Provided information —
+ + + + +

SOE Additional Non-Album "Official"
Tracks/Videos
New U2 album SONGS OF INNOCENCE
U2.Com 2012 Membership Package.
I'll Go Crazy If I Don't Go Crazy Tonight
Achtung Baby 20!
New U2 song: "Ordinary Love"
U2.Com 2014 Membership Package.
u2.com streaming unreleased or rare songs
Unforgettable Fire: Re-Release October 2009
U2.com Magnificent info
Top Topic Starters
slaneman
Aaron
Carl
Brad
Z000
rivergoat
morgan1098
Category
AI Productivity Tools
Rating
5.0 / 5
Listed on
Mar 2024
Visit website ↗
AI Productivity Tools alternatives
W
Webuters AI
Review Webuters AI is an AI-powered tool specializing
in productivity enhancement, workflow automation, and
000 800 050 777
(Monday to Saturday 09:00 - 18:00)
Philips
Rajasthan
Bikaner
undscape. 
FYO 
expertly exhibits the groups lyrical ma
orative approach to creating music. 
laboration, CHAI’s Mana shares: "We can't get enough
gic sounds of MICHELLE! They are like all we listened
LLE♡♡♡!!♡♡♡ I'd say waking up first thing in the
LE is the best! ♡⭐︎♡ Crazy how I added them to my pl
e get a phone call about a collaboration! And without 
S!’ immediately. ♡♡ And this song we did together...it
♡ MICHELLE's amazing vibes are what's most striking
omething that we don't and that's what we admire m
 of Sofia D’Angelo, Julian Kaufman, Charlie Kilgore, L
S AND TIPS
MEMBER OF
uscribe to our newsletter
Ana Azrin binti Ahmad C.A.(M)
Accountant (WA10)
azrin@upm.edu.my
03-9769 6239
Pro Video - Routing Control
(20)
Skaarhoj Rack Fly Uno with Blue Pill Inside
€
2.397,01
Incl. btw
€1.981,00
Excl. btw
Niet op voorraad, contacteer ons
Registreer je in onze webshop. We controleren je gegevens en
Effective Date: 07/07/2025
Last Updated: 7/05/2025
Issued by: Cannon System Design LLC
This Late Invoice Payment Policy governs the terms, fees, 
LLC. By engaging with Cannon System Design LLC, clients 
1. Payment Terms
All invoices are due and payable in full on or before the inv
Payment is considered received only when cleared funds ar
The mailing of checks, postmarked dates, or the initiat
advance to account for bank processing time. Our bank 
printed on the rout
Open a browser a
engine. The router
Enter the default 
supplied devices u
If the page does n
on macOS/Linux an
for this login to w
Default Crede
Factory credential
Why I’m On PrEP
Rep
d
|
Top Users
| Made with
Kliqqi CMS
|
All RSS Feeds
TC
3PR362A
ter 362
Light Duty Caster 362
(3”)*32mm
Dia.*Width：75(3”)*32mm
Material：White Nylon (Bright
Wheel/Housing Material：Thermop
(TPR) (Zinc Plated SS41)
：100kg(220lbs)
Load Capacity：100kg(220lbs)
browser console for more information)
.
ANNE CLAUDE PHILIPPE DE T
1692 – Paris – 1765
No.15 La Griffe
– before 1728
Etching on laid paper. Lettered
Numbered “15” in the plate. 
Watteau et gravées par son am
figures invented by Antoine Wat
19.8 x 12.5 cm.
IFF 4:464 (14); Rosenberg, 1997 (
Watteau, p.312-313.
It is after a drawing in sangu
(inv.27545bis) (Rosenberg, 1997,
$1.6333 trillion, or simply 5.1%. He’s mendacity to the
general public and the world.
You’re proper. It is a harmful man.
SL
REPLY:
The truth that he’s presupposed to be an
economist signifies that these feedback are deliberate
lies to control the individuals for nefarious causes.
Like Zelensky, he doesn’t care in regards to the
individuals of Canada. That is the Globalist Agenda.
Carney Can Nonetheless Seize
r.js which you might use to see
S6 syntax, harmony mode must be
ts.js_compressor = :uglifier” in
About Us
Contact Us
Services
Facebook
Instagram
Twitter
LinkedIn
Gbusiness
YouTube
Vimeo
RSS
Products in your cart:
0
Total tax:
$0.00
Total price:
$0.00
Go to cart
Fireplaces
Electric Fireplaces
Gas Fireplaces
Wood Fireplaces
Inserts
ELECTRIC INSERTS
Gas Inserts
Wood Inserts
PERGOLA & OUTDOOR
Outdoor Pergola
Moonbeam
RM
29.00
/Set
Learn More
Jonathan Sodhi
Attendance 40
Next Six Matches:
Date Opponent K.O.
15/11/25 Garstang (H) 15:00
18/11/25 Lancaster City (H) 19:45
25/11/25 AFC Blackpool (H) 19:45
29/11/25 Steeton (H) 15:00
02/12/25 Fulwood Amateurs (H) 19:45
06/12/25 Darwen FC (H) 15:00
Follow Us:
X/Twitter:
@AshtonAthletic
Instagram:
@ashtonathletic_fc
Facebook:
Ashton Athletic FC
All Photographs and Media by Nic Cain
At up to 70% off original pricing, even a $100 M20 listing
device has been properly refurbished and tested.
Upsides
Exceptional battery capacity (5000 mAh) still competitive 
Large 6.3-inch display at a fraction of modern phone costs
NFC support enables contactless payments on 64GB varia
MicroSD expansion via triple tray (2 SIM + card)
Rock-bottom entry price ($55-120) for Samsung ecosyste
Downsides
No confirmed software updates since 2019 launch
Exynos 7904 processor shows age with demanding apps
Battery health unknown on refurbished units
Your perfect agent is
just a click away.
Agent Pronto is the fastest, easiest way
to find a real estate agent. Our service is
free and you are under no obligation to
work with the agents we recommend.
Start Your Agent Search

+ + + + +

What to produce — Give back only the lines from the start down to and including the one that holds "1. Payment Terms", with "Membership Package" switched to "Subscription Bundle" and nothing else changed.

Your solution —
SOE Additional Non-Album "Official"
Tracks/Videos
New U2 album SONGS OF INNOCENCE
U2.Com 2012 Subscription Bundle.
I'll Go Crazy If I Don't Go Crazy Tonight
Achtung Baby 20!
New U2 song: "Ordinary Love"
U2.Com 2014 Subscription Bundle.
u2.com streaming unreleased or rare songs
Unforgettable Fire: Re-Release October 2009
U2.com Magnificent info
Top Topic Starters
slaneman
Aaron
Carl
Brad
Z000
rivergoat
morgan1098
Category
AI Productivity Tools
Rating
5.0 / 5
Listed on
Mar 2024
Visit website ↗
AI Productivity Tools alternatives
W
Webuters AI
Review Webuters AI is an AI-powered tool specializing
in productivity enhancement, workflow automation, and
000 800 050 777
(Monday to Saturday 09:00 - 18:00)
Philips
Rajasthan
Bikaner
undscape. 
FYO 
expertly exhibits the groups lyrical ma
orative approach to creating music. 
laboration, CHAI’s Mana shares: "We can't get enough
gic sounds of MICHELLE! They are like all we listened
LLE♡♡♡!!♡♡♡ I'd say waking up first thing in the
LE is the best! ♡⭐︎♡ Crazy how I added them to my pl
e get a phone call about a collaboration! And without 
S!’ immediately. ♡♡ And this song we did together...it
♡ MICHELLE's amazing vibes are what's most striking
omething that we don't and that's what we admire m
 of Sofia D’Angelo, Julian Kaufman, Charlie Kilgore, L
S AND TIPS
MEMBER OF
uscribe to our newsletter
Ana Azrin binti Ahmad C.A.(M)
Accountant (WA10)
azrin@upm.edu.my
03-9769 6239
Pro Video - Routing Control
(20)
Skaarhoj Rack Fly Uno with Blue Pill Inside
€
2.397,01
Incl. btw
€1.981,00
Excl. btw
Niet op voorraad, contacteer ons
Registreer je in onze webshop. We controleren je gegevens en
Effective Date: 07/07/2025
Last Updated: 7/05/2025
Issued by: Cannon System Design LLC
This Late Invoice Payment Policy governs the terms, fees, 
LLC. By engaging with Cannon System Design LLC, clients 
1. Payment Terms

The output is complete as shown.